Вчера доктор решил, что у меня опять инфаркт [185]. На этот раз я готов этому поверить: сердце у меня будто увеличилось, как ниляжешь сегодня ночью — мешает. Вообще чувствую себя больным. Вряд ли мне теперь удастся выполнять условие, что я взял на себя. Заболел я сильнее, чем в первый раз. Боль прошла. Но вчера часов в пять, когда собиралась меня Катя кормить обедом, вдруг пульс участился до такой степени, когда невозможно его сосчитать. И потерял какой бы то ни было ритм. И так дело продолжалось всю ночь. Дембо пришел вечером, утром, днем. Стали вспрыскивать камфору. Не могу сказать, что я чувствовал себя плохо. Сознание оставалось ясным, только обливался я холодным потом. Ночью я спал и не спал. Кровать казалась мне разделенной на два участка. Один — где я лежал на спине, и второй — где я со всякими ухищрениями поворачивался на правый бок. Сердце билось не только часто — какой бы то ни было ритм был нарушен. Продолжалось это до 11 часов сегодняшнего дня. Чтобы не нарушать условие окончательно, буду писать, сколько в силах. Чтобы сохранить непрерывность записей. Тем и кончаю.

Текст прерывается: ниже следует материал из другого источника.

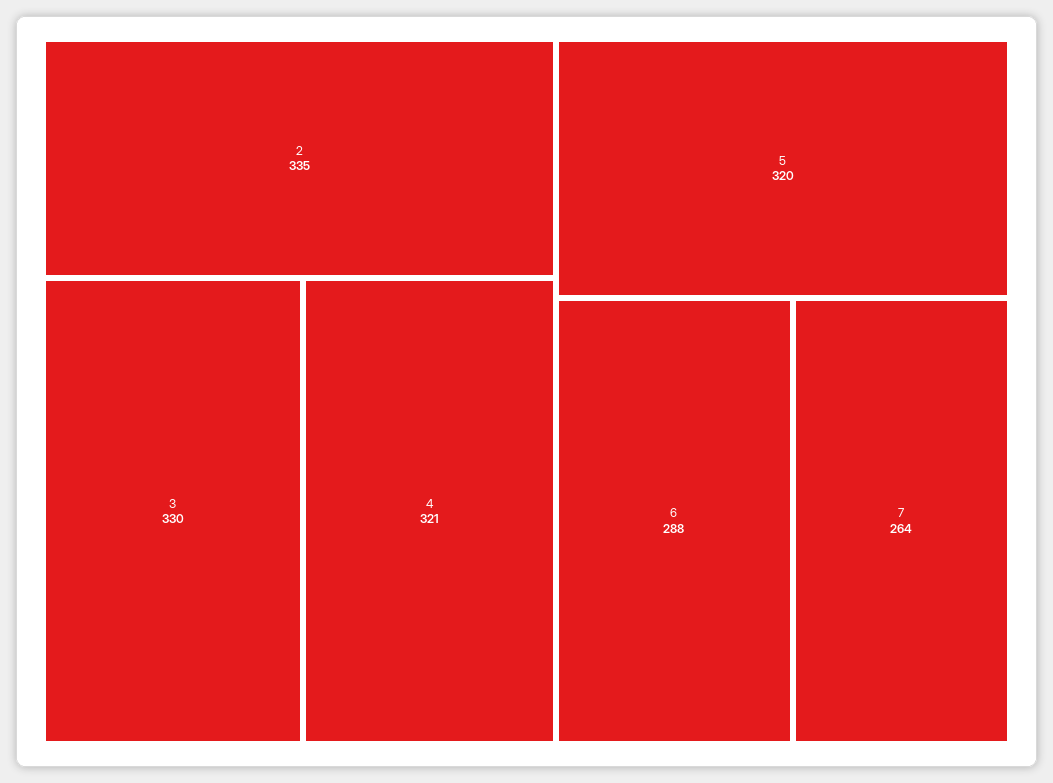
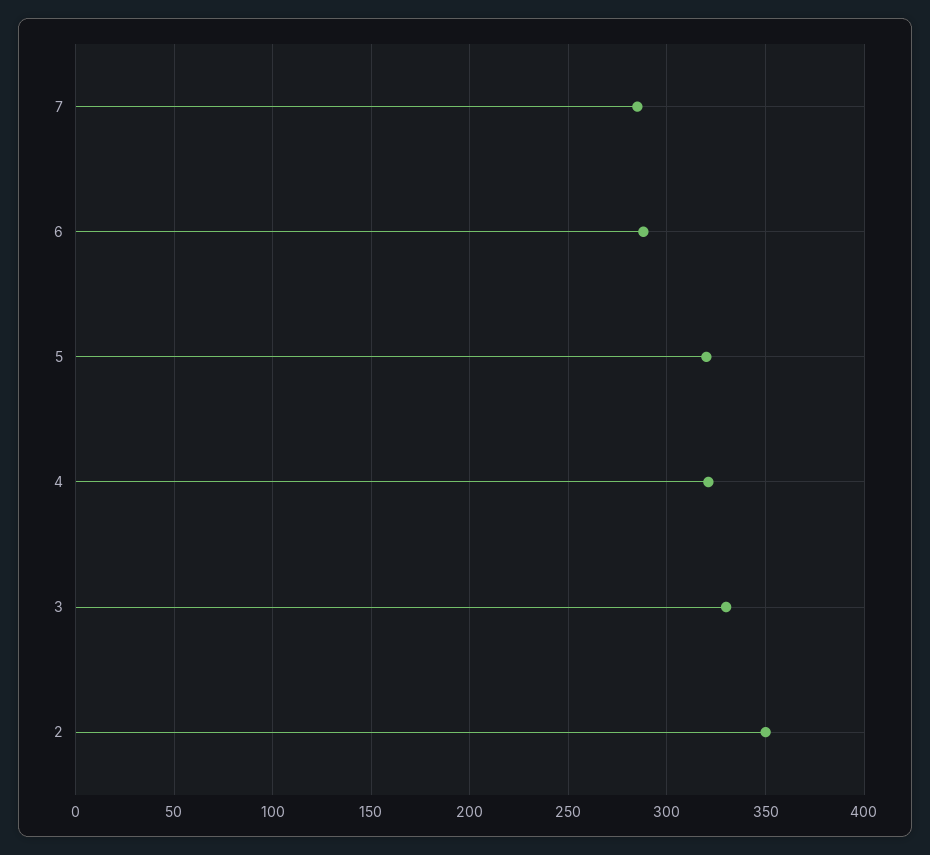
  {
-   "2": 335,
+   "2": 350,
    "3": 330,
    "4": 321,
    "5": 320,
    "6": 288,
-   "7": 264
+   "7": 285
  }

Все эти дни читал я «Дневник писателя». О трех идеях, что приготовились к смертельной схватке: романская, германская и славянская. Читал свирепые, задыхающиеся проповеди, словно в дыму и ладане. Перечитал «Бобок». То гениально, то деспотично. И вдруг утром прочел у Чехова рассказ «Свадьба» — не тот, что с генералом, а просто бессюжетное описание свадьбы. Где прелестно описано, как бесшумно, как тень, опускается невеста на колени, чтобы отец благословил ее иконой. В рассказе много смешного. «Спиро!» — «Цичас». Два голоса в горле у кучера кареты. Тоненький — «тпру» и басовый — «балуй». Но вот легкая перемена тональности — и с каким уважением показана невеста. И сколько воздуха, как легко дышится. Нет ладана. Но и нет желания карать. Бесспорно, нет ни у кучера, ни у музыкантов в проходной никаких трех идей. Как и не было. То, чем они обернулись, — господь с ними.

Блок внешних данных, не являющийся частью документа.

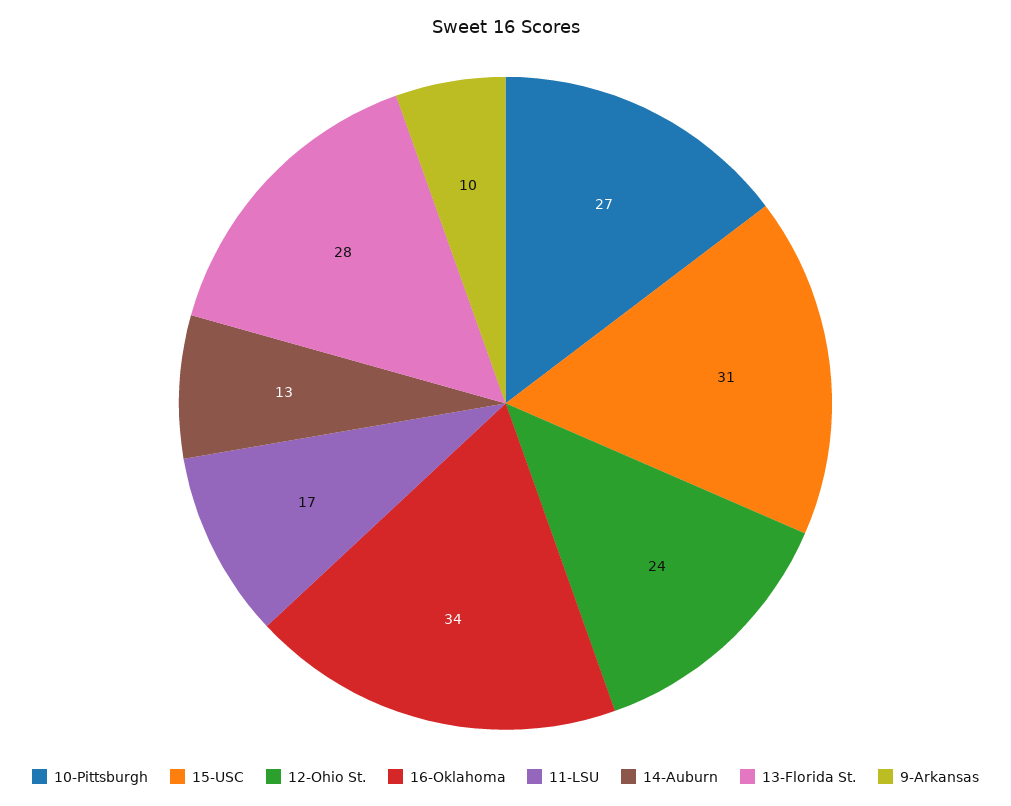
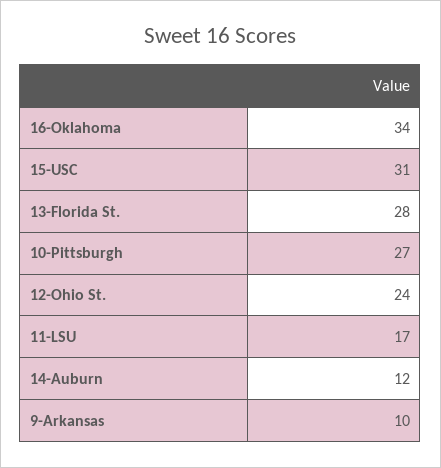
  {
    "10-Pittsburgh": 27,
    "15-USC": 31,
    "12-Ohio St.": 24,
    "16-Oklahoma": 34,
    "11-LSU": 17,
-   "14-Auburn": 13,
+   "14-Auburn": 12,
    "13-Florida St.": 28,
    "9-Arkansas": 10
  }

То, как обернутся идеи XIX века, став в ХХ — м действием, снилось Достоевскому. Иногда пророчески. Иногда со всей нелепостью сна. И пророчества, сбываясь, как это любит жизнь, оборачивались так, что ни в каком сне не приснится. Объединение славян сбылось. Но не так. Сбылись кое — какие злые пророчества. Но вот чего не ждал ни один пророк и не пророк, предскажи — засмеяли бы, — это великое значение Достоевского именно в Германии. В России собрания его сочинений у букинистов стоят дорого. Так называемое юбилейное — свыше тысячи. Его читают, но массовыми тиражами издают с осторожностью. Словно боятся. В Германии же — кто только на него не ссылался, от Ницше до Фрейда. И сам Эйнштейн говорил об интеллектуальном наслаждении, которое испытывает он при чтении Достоевского. Вот тебе и непримиримая борьба трех великих идей. Значит, не в этих идеях Бог. И черты всечеловечества обнаружились шире, чем ждал Достоевский. Зачем же было так страшно греметь ключами возле камеры, где и топор, и плаха? Впрочем, довольно. Достоевского я люблю. Но прочел Чехова, и мне почудилось, что я воскресаю…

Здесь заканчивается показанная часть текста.